Çin’in Afrika ile ilişkilerde “5 Hayır” ilkesini benimsediğini kaydeden Büyükelçi Liu, Afrika ülkelerinin iç işlerine karışmaya, tercih ettiği kalkınma yoluna müdahale etmeye, dışarıdan irade dayatmaya, yardımları siyasi şarta bağlamaya ve yatırım ile finans işbirliğinde bencil kazanç arayışına karşı olduğunu vurguladı.
Liu, Çin-Afrika ilişkilerinin sömürgecilikten farklı, ortak kalkınma hedefine yönelik çok taraflı bir işbirliği olduğuna işaret ederek, “Tarih, sömürgeciliğin ve Soğuk Savaş cepheleşmesinin eski günlerine dönmeyecek. Afrika, büyük güçlerin güreş meydanı değildir.” diye konuştu.
Çin’in Afrika’nın modernleşmesini, ülkelerin kendi ulusal koşullarına ve kültürel özgüllüklerine uygun kalkınma yolunu izlemesini desteklediğinin altını çizen Liu, “Modernleşme tek kutupluluk değildir. Batılılaşmayla eşdeğer değildir. Gelişmekte olan ülkeler kendi koşullarına kalkınma yolunu seçmekte özgürdür.” dedi.
Ekonomik ilişkiler
Çin, Afrika ile ilişkilerini dünyadaki artan ekonomik gücü ve nüfuzu bakımından da kritik görüyor.
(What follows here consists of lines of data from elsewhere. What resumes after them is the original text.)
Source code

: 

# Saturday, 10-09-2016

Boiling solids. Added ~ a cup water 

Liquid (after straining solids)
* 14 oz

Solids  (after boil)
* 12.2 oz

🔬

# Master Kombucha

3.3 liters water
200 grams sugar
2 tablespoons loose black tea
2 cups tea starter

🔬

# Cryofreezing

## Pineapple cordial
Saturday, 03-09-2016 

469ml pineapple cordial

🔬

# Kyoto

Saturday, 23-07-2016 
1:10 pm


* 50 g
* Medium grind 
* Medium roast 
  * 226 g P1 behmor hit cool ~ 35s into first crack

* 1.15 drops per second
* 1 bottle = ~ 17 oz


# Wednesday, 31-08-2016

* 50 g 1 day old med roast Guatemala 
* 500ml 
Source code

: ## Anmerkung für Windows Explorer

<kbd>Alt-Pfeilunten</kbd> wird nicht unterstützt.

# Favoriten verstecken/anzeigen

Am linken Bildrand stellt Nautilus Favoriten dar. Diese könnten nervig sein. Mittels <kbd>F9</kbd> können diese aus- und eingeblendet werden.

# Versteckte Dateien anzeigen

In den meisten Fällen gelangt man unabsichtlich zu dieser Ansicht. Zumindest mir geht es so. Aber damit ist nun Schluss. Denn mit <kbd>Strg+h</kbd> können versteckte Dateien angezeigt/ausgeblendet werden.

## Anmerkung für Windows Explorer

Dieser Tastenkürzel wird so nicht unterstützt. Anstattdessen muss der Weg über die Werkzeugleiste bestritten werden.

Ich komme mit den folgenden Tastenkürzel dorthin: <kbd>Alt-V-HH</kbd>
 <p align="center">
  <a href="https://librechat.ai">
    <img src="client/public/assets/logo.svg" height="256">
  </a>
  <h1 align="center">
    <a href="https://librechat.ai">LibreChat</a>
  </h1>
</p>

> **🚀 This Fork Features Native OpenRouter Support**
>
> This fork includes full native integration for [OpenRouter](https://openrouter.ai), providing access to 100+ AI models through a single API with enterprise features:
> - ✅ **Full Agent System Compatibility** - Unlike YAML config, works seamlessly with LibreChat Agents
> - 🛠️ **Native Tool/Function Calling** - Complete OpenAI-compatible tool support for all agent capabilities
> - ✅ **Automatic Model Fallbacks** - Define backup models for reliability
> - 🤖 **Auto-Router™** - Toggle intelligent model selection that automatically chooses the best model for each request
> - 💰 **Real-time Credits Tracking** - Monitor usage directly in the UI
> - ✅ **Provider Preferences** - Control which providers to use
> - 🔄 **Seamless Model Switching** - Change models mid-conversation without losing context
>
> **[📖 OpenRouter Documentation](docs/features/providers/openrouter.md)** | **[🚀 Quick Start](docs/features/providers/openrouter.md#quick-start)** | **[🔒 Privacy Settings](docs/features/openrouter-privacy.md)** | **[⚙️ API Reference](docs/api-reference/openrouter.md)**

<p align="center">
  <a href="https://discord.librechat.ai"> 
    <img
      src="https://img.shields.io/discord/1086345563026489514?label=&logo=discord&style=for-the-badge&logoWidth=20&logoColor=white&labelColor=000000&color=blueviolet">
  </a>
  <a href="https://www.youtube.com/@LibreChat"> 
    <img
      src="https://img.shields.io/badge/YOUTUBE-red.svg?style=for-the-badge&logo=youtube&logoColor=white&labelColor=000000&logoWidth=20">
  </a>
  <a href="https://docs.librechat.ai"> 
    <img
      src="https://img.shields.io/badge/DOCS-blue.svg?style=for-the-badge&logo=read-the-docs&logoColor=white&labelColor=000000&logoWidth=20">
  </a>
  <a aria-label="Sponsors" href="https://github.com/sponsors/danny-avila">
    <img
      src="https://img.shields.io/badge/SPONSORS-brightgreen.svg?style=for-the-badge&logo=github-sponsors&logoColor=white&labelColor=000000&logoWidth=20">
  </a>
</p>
Afrika kıtası, geniş enerji ve yer altı kaynakları, genç iş gücü ve üretim potansiyeliyle dünyanın en büyük imalat ülkesi Çin için geniş ekonomik tamamlayıcılık vadediyor.
Çin Gümrükler Genel İdaresinin verilerine göre, Çin ile Afrika ülkeleri arasındaki ticaret hacmi 2000 yılında 100 milyar yuandan (yaklaşık 14 milyar dolar) azken 2023’te 1,98 trilyon yuana (280 milyar dolara) yükseldi.
Çin, Afrika’dan giderek daha fazla yatırım ürünü ve ham madde satın alırken ABD, Avrupa ve diğer ülkelerin “kapasite fazlası üretim” gerekçesiyle Çin’den ithal elektrikli araçlar ve yeni enerji donanımlarına getirdiği gümrük tarifelerine karşı Afrika pazarı Çin açısından önemli bir alternatif olarak öne çıkıyor.
2023 yılında Çin’in Afrika’ya elektrikli araç ihracatı yüzde 291, lityum-iyon batarya ihracatı yüzde 109 ve güneş enerjisi panelleri ve donanımları ihracatı yüzde 57 artış kaydetti.
“Borç tuzağı” eleştirileri
Öte yandan Afrika ülkelerinin son yıllarda yaşadığı borç problemleri, Çin’in Afrika’ya yönelik kredi ve mali yardım desteklerini tartışılır hale getirdi.
ABD’nin Boston Üniversitesi Küresel Kalkınma Politikaları Merkezinin hazırladığı “Çin’in Afrika’ya Kredileri” veri tabanına göre, Çinli kreditörler, 2000 ile 2023 yılları arasında 49 Afrika ülkesi hükümetlerine ve bölgesel kuruluşlarına toplam değeri 182,28 milyar dolara ulaşan 1306 kredi sağladı.
Bu dönemde enerji sektörü 62,72 milyar dolar kredi ile en fazla finansman sağlanan sektör olurken onu ulaştırma, bilgi ve iletişim teknolojileri ile finans sektörü izledi.
Ancak son yıllarda özellikle Kovid-19 salgını döneminde kredi hacminin giderek azaldığı gözleniyor. Çin’in Kuşak ve Yol Girişimini ilanını takip eden 2013-2018 yılları arasında Afrika’ya yılda ortalama 10 milyar dolar kredi sağlanırken bu rakam geçen yıl 4,61 milyar yuana kadar indi.
Bunda Afrika hükümetlerinin yaşadığı ödeme güçlükleri nedeniyle borçların giderek riskli hale gelmesi etkili oldu. Pekin yönetimi, büyük çaplı altyapı projeleri yerine yenilenebilir enerji yatırımları gibi “küçük ama güzel” olarak nitelediği projelere yöneldi.
Çinli yetkililer, Batı medyasında sıkça dile getirilen “borç tuzağı” eleştirilerine ise Çin’in Afrika’ya verdiği kredilerin ülkelerin Batı kontrolündeki IMF ve Dünya Bankası gibi çok taraflı kredi mekanizmalarından aldığı borçlara kıyasla düşük oranda olduğunu söyleyerek karşı çıkıyor. Yetkililer, Afrika ülkelerinin 2018’de ödediği borçların yüzde 22’sinin Çin’e olan borçlar olduğunu, bu oranın 2023’te yüzde 13’e kadar gerilediğini belirtiyor.